A Million Miles in a Thousand Years is the book that he wrote to describe what happened when he started the rewriting process.

Miller studied story, particularly as taught by Robert McKee in his Story Seminar.  He learned that at the heart of a good story is a character who wants something and overcomes conflict to get it. And he realized that his life was a story and he was the lead character and the story was stalled.

The first third of the book gets us to the realization that he, his life, isn’t getting anywhere.  On page 92, we find this exchange between Miller and his friend Jordan:

“You’re right,” he finally said. “You aren’t living a good story.”

“That’s what I was saying.”

I see,” he said.

“What do I do about that?”

“You’re a writer. You know what to do.”

“No, I don’t.”

Jordan looked at me with his furrowed brow again.  “You put something on the page,” he said. “Your life is a blank page. You write on it.”

And the rest of the book is the story of how he rewrote his life from the inside, living as a character that wants something. The process takes him to Matchu Picchu, across America, to Indiana, and to the stories of several other people who are living as characters who want something and overcome conflict to get it.

What I’m learning in the mirror of this book

Because this is a story, not a set of rules or guidelines or strategies, I’ll not give you more details.
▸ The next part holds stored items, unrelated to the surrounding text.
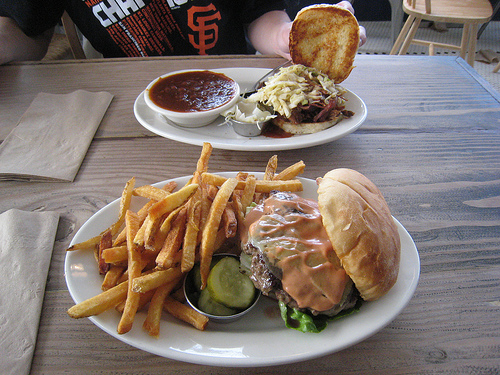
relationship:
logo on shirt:
[185, 3, 224, 58] [21, 0, 283, 58]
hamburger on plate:
[241, 169, 402, 332] [63, 171, 421, 366]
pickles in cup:
[210, 256, 254, 323] [181, 252, 263, 323]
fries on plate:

If I did, I’d have to rewrite Miller’s story, and that is silly. But I can tell you what it is doing for me:

  • It’s making me think seriously about the story my life is telling. We, Nancy and I, are at the ’empty nest transition point.’ I don’t know whether that’s a chapter break or a new volume in the series, but I do know that it is a “And then everything changed” transition in the story. The way that Miller tells his own story of story is helping me think.
  • It’s showing me how I need to sharpen how I tell the stories that I tell, because I like to use story.
  • It’s an example of writing by a Christ follower that isn’t preachy, reducing truth to rules and formulas. Instead, he is telling the story of how he is living. And that is what following means.

I’ve got an extra copy, thanks to Michael Hyatt. If you’d like to borrow it and return it by passing it to someone else, let me know.

If I’ve raised any questions, ask them and I’ll try to answer.

If you are looking at doing some rewriting yourself–of yourself–take a look at this book.

Donald Miller. A Million Miles in a Thousand Years: What I Learned While Editing My Life. Nashville, Thomas Nelson, 2009.